** Begin ENTRIES SUPPLIED **
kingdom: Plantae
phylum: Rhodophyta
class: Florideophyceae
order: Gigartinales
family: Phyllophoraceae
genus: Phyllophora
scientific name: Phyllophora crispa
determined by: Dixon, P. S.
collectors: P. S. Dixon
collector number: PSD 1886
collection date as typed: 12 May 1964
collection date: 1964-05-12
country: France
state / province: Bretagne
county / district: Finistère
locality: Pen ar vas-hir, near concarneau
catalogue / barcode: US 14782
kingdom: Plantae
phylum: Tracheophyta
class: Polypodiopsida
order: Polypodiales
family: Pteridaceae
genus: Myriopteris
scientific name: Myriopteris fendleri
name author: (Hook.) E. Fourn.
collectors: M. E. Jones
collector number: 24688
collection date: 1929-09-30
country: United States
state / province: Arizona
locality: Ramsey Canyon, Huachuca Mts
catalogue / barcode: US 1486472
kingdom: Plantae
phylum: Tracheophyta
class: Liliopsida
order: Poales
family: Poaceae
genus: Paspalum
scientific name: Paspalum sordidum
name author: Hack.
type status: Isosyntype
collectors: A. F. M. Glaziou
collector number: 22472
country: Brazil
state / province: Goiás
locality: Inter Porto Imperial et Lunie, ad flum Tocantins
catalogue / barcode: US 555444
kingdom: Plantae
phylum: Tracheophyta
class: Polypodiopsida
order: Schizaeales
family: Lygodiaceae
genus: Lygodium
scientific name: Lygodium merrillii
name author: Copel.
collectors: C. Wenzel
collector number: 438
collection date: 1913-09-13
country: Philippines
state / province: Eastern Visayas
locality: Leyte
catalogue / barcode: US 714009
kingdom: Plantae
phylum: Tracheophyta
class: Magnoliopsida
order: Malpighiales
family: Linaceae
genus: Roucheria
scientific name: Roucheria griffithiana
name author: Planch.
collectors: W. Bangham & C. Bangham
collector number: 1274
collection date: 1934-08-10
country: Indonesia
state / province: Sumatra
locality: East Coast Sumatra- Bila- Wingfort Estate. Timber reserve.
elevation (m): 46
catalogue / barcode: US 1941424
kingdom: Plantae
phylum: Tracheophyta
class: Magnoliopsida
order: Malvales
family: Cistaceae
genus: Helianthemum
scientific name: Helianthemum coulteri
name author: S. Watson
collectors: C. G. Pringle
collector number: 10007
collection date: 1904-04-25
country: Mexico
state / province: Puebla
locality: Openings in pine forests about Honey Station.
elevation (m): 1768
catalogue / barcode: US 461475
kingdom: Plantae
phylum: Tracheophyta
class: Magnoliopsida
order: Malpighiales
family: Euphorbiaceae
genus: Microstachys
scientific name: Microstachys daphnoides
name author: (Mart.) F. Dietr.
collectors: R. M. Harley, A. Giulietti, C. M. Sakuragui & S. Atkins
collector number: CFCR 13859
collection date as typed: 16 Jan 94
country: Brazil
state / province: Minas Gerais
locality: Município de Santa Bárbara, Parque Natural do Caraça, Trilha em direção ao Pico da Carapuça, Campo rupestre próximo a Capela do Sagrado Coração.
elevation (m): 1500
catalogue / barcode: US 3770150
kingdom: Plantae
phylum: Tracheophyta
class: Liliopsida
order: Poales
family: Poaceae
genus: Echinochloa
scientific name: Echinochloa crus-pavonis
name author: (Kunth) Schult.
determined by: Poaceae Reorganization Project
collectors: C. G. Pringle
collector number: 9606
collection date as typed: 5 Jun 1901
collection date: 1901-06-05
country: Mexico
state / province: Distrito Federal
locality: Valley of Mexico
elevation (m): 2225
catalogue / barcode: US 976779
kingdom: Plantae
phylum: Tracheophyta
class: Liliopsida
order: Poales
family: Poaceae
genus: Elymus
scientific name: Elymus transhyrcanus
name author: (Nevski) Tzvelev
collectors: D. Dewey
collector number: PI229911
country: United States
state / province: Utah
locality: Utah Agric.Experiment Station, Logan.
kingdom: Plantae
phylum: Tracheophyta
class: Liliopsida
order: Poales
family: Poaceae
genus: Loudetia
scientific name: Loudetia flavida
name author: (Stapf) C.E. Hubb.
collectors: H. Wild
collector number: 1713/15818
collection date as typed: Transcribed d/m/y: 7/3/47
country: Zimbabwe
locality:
** End ENTRIES SUPPLIED **
* [TASK OBJECTIVE] Reproduce the records from their first line through the line that contains "family: Linaceae", swapping "locality" for "site" and leaving everything else unchanged.

* [THE SOLUTION]
kingdom: Plantae
phylum: Rhodophyta
class: Florideophyceae
order: Gigartinales
family: Phyllophoraceae
genus: Phyllophora
scientific name: Phyllophora crispa
determined by: Dixon, P. S.
collectors: P. S. Dixon
collector number: PSD 1886
collection date as typed: 12 May 1964
collection date: 1964-05-12
country: France
state / province: Bretagne
county / district: Finistère
site: Pen ar vas-hir, near concarneau
catalogue / barcode: US 14782
kingdom: Plantae
phylum: Tracheophyta
class: Polypodiopsida
order: Polypodiales
family: Pteridaceae
genus: Myriopteris
scientific name: Myriopteris fendleri
name author: (Hook.) E. Fourn.
collectors: M. E. Jones
collector number: 24688
collection date: 1929-09-30
country: United States
state / province: Arizona
site: Ramsey Canyon, Huachuca Mts
catalogue / barcode: US 1486472
kingdom: Plantae
phylum: Tracheophyta
class: Liliopsida
order: Poales
family: Poaceae
genus: Paspalum
scientific name: Paspalum sordidum
name author: Hack.
type status: Isosyntype
collectors: A. F. M. Glaziou
collector number: 22472
country: Brazil
state / province: Goiás
site: Inter Porto Imperial et Lunie, ad flum Tocantins
catalogue / barcode: US 555444
kingdom: Plantae
phylum: Tracheophyta
class: Polypodiopsida
order: Schizaeales
family: Lygodiaceae
genus: Lygodium
scientific name: Lygodium merrillii
name author: Copel.
collectors: C. Wenzel
collector number: 438
collection date: 1913-09-13
country: Philippines
state / province: Eastern Visayas
site: Leyte
catalogue / barcode: US 714009
kingdom: Plantae
phylum: Tracheophyta
class: Magnoliopsida
order: Malpighiales
family: Linaceae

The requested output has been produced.